Ever see Field of Dreams? If you're a man who ever played baseball and/or fought with his father, you should. Just be prepared to weep openly. It's all about a guy who goes on a sort of quest at the bidding of a mysterious voice in the corn. (The expression "If you build it, they will come" originates with this movie.) At the very end, and this isn't particularly a spoiler so don't worry, one of the characters enters the realm of the Voice, and that's basically the end of the film. Great, great flick. And we all understand: that which lies beyond the edge of the cornfield can't be captured in fiction.

Likewise, the end of Voyage of the Dawn Treader: Reepicheep finally reaches the borders of Aslan's Country, and the story ends. The children go back to Earth, Lucy and Ed pass the torch to Eustace, and we don't see Reep again till the end of The Last Battle. (Which, if you're reading the books in THE CORRECT ORDER, is four volumes away.) Whatever's in there surpasses the limits of literature. Presumably.

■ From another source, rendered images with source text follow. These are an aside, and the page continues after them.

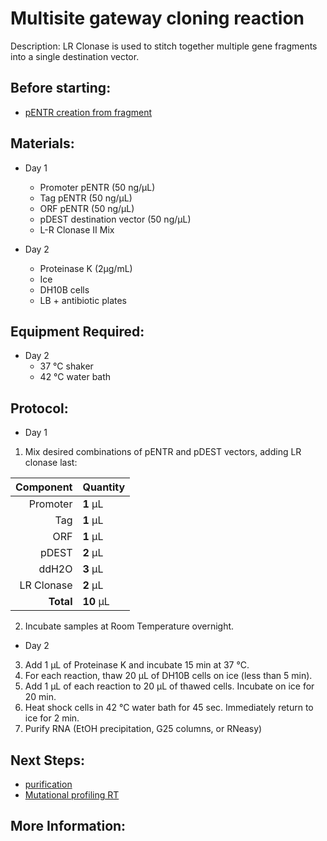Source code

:Multisite gateway cloning reaction
================================================================================
Description: LR Clonase is used to stitch together multiple gene fragments into a single destination vector.

Before starting:
--------------------------------------------------------------------------------
* [pENTR creation from fragment](./pDONR-BP-reaction.md)

Materials:
--------------------------------------------------------------------------------
* Day 1
  * Promoter pENTR (50 ng/µL)
  * Tag pENTR (50 ng/µL)
  * ORF pENTR (50 ng/µL)
  * pDEST destination vector (50 ng/µL)
  * L-R Clonase II Mix

* Day 2
  * Proteinase K (2µg/mL)
  * Ice
  * DH10B cells
  * LB + antibiotic plates

Equipment Required:
--------------------------------------------------------------------------------
* Day 2
  * 37 °C shaker
  * 42 °C water bath

Protocol:
--------------------------------------------------------------------------------
* Day 1

1. Mix desired combinations of pENTR and pDEST vectors, adding LR clonase last:

  | Component | Quantity | 
  | ---------: | :---------- |
  | Promoter | **1**  µL |
  | Tag | **1**  µL |
  | ORF | **1**  µL |
  | pDEST | **2**  µL |
  | ddH2O | **3**  µL |
  | LR Clonase | **2**  µL |
  | **Total** | **10** µL |
              
  2. Incubate samples at Room Temperature overnight.

* Day 2

3. Add 1 µL of Proteinase K and incubate 15 min at 37 °C.
4. For each reaction, thaw 20 µL of DH10B cells on ice (less than 5 min).
5. Add 1 µL of each reaction to 20 µL of thawed cells. Incubate on ice for 20 min.
6. Heat shock cells in 42 °C water bath for 45 sec. Immediately return to ice for 2 min.
7. Purify RNA (EtOH precipitation, G25 columns, or RNeasy)

Next Steps:
--------------------------------------------------------------------------------
* [purification](../purification/)
* [Mutational profiling RT](../enzyme-reactions/map-rt-dms.md)

More Information:
--------------------------------------------------------------------------------
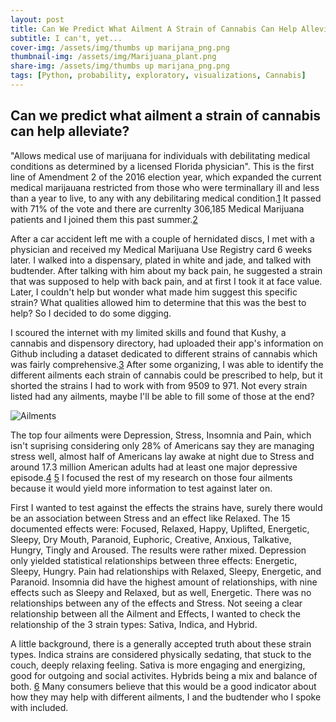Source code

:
 ```yaml
---
layout: post
title: Can We Predict What Ailment A Strain of Cannabis Can Help Alleviate?
subtitle: I can't, yet...
cover-img: /assets/img/thumbs up marijana_png.png
thumbnail-img: /assets/img/Marijuana_plant.png
share-img: /assets/img/thumbs up marijana_png.png
tags: [Python, probability, exploratory, visualizations, Cannabis]
---
```


## Can we predict what ailment a strain of cannabis can help alleviate?

"Allows medical use of marijuana for individuals with debilitating medical conditions as determined by a licensed Florida physician". This is the first line of Amendment 2 of the 2016 election year, which expanded the current medical marijauana restricted from those who were terminallary ill and less than a year to live, to any with any debilitaring medical condition.[1](https://en.wikipedia.org/wiki/2016_Florida_Amendment_2) It passed with 71% of the vote and there are currenlty 306,185 Medical Marijuana patients and I joined them this past summer.[2](https://www.mpp.org/issues/medical-marijuana/state-by-state-medical-marijuana-laws/medical-marijuana-patient-numbers/)

After a car accident left me with a couple of hernidated discs, I met with a physician and received my Medical Marijuana Use Registry card 6 weeks later. I walked into a dispensary, plated in white and jade, and talked with budtender. After talking with him about my back pain, he suggested a strain that was supposed to help with back pain, and at first I took it at face value. Later, I couldn't help but wonder what made him suggest this specific strain? What qualities allowed him to determine that this was the best to help? So I decided to do some digging.

I scoured the internet with my limited skills and found that Kushy, a cannabis and dispensory directory, had uploaded their app's information on Github including a dataset dedicated to different strains of cannabis which was fairly comprehensive.[3](https://github.com/kushyapp/cannabis-dataset) After some organizing, I was able to identify the different ailments each strain of cannabis could be prescribed to help, but it shorted the strains I had to work with from 9509 to 971. Not every strain listed had any ailments, maybe I'll be able to fill some of those at the end?

![Ailments](https://i.imgur.com/bT7Nh7x.png)

The top four ailments were Depression, Stress, Insomnia and Pain, which isn't suprising considering only 28% of Americans say they are managing stress well, almost half of Americans lay awake at night due to Stress and around 17.3 million American adults had at least one major depressive episode.[4](https://www.apa.org/news/press/releases/2007/10/stress) [5](https://www.nimh.nih.gov/health/statistics/major-depression.shtml) I focused the rest of my research on those four ailments because it would yield more information to test against later on.

First I wanted to test against the effects the strains have, surely there would be an association between Stress and an effect like Relaxed. The 15 documented effects were: Focused, Relaxed, Happy, Uplifted, Energetic, Sleepy, Dry Mouth, Paranoid, Euphoric, Creative, Anxious, Talkative, Hungry, Tingly and Aroused. The results were rather mixed. Depression only yielded statistical relationships between three effects: Energetic, Sleepy, Hungry. Pain had relationships with Relaxed, Sleepy, Energetic, and Paranoid. Insomnia did have the highest amount of relationships, with nine effects such as Sleepy and Relaxed, but as well, Energetic. There was no relationships between any of the effects and Stress. Not seeing a clear relationship between all the Ailment and Effects, I wanted to check the relationship of the 3 strain types: Sativa, Indica, and Hybrid.

A little background, there is a generally accepted truth about these strain types. Indica strains are considered physically sedating, that stuck to the couch, deeply relaxing feeling. Sativa is more engaging and energizing, good for outgoing and social activites. Hybrids being a mix and balance of both. [6](https://www.leafly.com/news/cannabis-101/sativa-indica-and-hybrid-differences-between-cannabis-types) Many consumers believe that this would be a good indicator about how they may help with different ailments, I and the budtender who I spoke with included.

But that's exactly where it gets interesting. I want to see what comes after the end. I want to see the thing that would break the story. I want them to show what can't be shown. What's inside of Barad-Dur? What do the aliens look like in 2001?

Dante did it, of course. Milton did it. The exceptions kind of prove the rule here, though: yeah, you can depict the transcendent, if you're one of history's great geniuses and devote an entire massive epic to the depiction. But most stories that try to show Hell or Heaven don't enlarge the reader's mind; they simply take what should be a beautiful or terrible thing and smoosh it into a petty frame, making God a big old white guy with a beard, making Lucifer a horned red jerk. Don't waste my damn time.

Thing is. Many people feel that the Inferno is the most interesting of the three Spheres visited by Dante, and it's easy to see why. I've been known to write some pretty dark shit myself, and it's largely because the Dark is mysterious and powerful, and more immediately evocative than nice stuff. Yoda called it the quick and easy way for a reason. But here's the point, and the question: How dark is too dark?

Every Catholic's go-to example is Flannery O'Connor. Again, for obvious reasons. But it was a rough century; we don't lack for good Christian writers who lavished their powers on showing us Evil. Charles Williams, Walker Percy, T. S. Eliot, Graham "for God's sake, somebody get this man a puppy" Greene. You could build a case that a (morally, as distinct from artistically) good story can show as much darkness as it likes, as long as it's clear that good is good and bad is bad. As long as you can depict evil without glorifying it.

Tricky. There's absolutely nothing easier than tipping that balance. Give the Devil his due, and don't pretend he's not attractive. Make him too attractive and you're suddenly doing his work. (C.S. Lewis argued that Milton fell into that trap.) But make him a clown with a pitchfork and you're making bad art. God creates, and created Man as a creator: to dismiss the importance of Art is a crucial and perilous mistake. But Salvation comes before all. But there are souls who would never find their way without the guidance of art. But woe to the artist who leads such souls astray. But, also, woe to him who hides his light beneath a bushel or buries his talents in the ground.

Short answer: you're probably screwing it up. But God knows you're trying. Schlep, man. Just keep schlepping.